> [Apply what you read]
1. Give again, word for word, the passage of the article on Dafydd Wigley that begins at the words "He will also" and stops after the words "term from 1999.".
2. Summarize the article on Dafydd Wigley in two sentences.
3. In the article on Dafydd Wigley, rewrite the paragraph beginning "He was sponsor of the 1981 Disabled Persons Act" as a list of its facts.

Document segment START

Wales

Plaid peer Dafydd Wigley to champion disability rights

Dafydd Wigley promised to be a champion for disability rights as he took up his seat in the House of Lords.

The former Plaid Cymru leader, who took his oath of allegiance in Welsh and English, is Baron Wigley of Caernarfon.

The former MP and AM said his priority would be "how we can improve life for this significant percentage of the Welsh population".

He will also campaign for a fully-elected House of Lords, and speak up on Welsh economy matters.

He was made a life peer in November, alongside retiring Lib Dem AM Jenny Randerson, and former Labour MEP Eluned Morgan.

He was MP for Caernarfon from 1974 and 2001 and an AM in the Welsh assembly's first term from 1999.

He has joined Plaid peer Lord Elis-Thomas - the Welsh assembly's presiding officer - in the Lords. Lord Elis-Thomas was one of his sponsors with cross-bencher Lord Faulkner of Worcester.

Baron Wigley has a long record of campaigning on disability issues, including lobbying to ensure that access to polling stations were included in the Disability Discrimination Bill, and with fellow Plaid MPs, securing a compensation settlement for miners with lung disease.

He was sponsor of the 1981 Disabled Persons Act and campaign manager for the 1986 Act, and vice chair of the All Party Parliamentary Disability Group for ten years.

Baron Wigley said he had "no interest in the pomp and ceremony of the Lords" but that he did "want to work hard for Wales here."

Document segment END
Material provided START

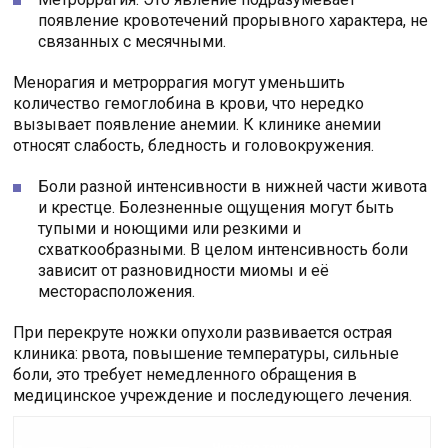
появление кровотечений прорывного характера, не
связанных с месячными.
Менорагия и метроррагия могут уменьшить
количество гемоглобина в крови, что нередко
вызывает появление анемии. К клинике анемии
относят слабость, бледность и головокружения.
Боли разной интенсивности в нижней части живота
и крестце. Болезненные ощущения могут быть
тупыми и ноющими или резкими и
схваткообразными. В целом интенсивность боли
зависит от разновидности миомы и её
месторасположения.
При перекруте ножки опухоли развивается острая
клиника: рвота, повышение температуры, сильные
боли, это требует немедленного обращения в
медицинское учреждение и последующего лечения.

Material provided END

> [Results of the tasks]
1.
He will also campaign for a fully-elected House of Lords, and speak up on Welsh economy matters.

He was made a life peer in November, alongside retiring Lib Dem AM Jenny Randerson, and former Labour MEP Eluned Morgan.

He was MP for Caernarfon from 1974 and 2001 and an AM in the Welsh assembly's first term from 1999.

2. Former Plaid Cymru leader Dafydd Wigley took his seat in the House of Lords as Baron Wigley of Caernarfon and promised to be a champion for disability rights. He will also campaign for a fully-elected House of Lords and speak up on Welsh economy matters.

3.
- Sponsor of the 1981 Disabled Persons Act
- Campaign manager for the 1986 Act
- Vice chair of the All Party Parliamentary Disability Group for ten years